´La dama innombrable´, Joana Bonet

Aung San Suu Kyi es un nombre difícil al que hemos terminado acostumbrándonos; no en vano repetirlo durante tan largo cautiverio era una forma de afianzarlo, aunque sólo pudiera ser nombrado fuera de Birmania: allí pronunciarlo equivalía a vulnerar la ley. Su delgadez y sus ojos tan abiertos; las flores en el pelo recogido, siguiendo la tradición birmana, y su sonrisa siempre aderezada con un gesto de firmeza han simbolizado el rostro de una injusticia condenada por el mundo entero, pero que la dictadura militar ha conseguido prolongar durante los quince años que ha durado su reclusión.

━━━━━━━━━━

Objetivo del ejercicio |
Actualiza el texto sobre Aung San Suu Kyi: vuelve a escribir la parte que comienza con las palabras "Aung San Suu" y termina con "durado su reclusión.", cambiando "cautiverio" por "encierro".

━━━━━━━━━━

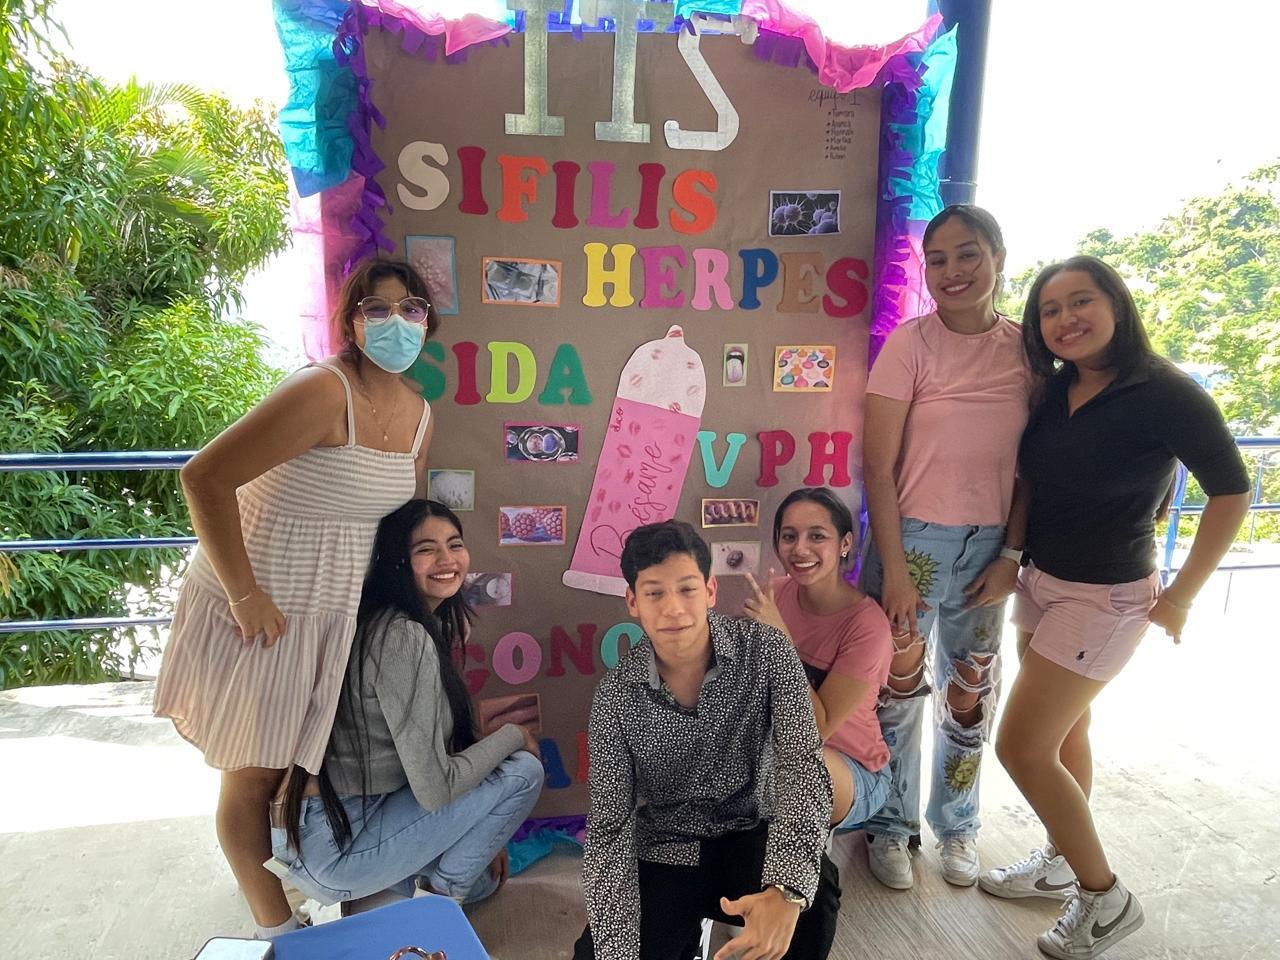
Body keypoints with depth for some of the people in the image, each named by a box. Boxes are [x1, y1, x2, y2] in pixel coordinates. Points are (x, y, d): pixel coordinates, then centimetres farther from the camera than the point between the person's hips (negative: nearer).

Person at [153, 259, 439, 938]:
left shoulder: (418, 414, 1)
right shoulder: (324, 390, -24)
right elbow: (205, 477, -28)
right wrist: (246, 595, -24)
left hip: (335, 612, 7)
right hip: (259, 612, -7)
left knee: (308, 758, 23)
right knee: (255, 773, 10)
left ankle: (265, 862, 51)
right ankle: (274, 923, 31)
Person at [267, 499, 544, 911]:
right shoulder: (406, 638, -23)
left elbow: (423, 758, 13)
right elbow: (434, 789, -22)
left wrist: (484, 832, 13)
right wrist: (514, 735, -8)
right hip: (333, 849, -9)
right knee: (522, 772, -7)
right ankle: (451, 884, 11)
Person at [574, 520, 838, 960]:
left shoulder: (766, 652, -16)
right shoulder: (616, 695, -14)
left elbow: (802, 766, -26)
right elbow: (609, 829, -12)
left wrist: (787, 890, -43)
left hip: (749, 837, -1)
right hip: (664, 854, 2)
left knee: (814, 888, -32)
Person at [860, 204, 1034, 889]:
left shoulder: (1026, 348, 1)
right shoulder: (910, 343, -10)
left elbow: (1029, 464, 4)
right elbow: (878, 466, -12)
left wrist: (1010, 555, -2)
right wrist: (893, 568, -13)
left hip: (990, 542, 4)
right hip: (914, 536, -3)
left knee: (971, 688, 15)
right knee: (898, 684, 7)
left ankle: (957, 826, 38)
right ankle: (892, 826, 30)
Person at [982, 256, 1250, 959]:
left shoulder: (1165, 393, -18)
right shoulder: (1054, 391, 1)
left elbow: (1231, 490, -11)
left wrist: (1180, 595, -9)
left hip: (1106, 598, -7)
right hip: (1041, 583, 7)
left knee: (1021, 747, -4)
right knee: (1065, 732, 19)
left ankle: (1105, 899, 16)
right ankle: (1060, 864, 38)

━━━━━━━━━━

Respuesta |
Aung San Suu Kyi es un nombre difícil al que hemos terminado acostumbrándonos; no en vano repetirlo durante tan largo encierro era una forma de afianzarlo, aunque sólo pudiera ser nombrado fuera de Birmania: allí pronunciarlo equivalía a vulnerar la ley. Su delgadez y sus ojos tan abiertos; las flores en el pelo recogido, siguiendo la tradición birmana, y su sonrisa siempre aderezada con un gesto de firmeza han simbolizado el rostro de una injusticia condenada por el mundo entero, pero que la dictadura militar ha conseguido prolongar durante los quince años que ha durado su reclusión.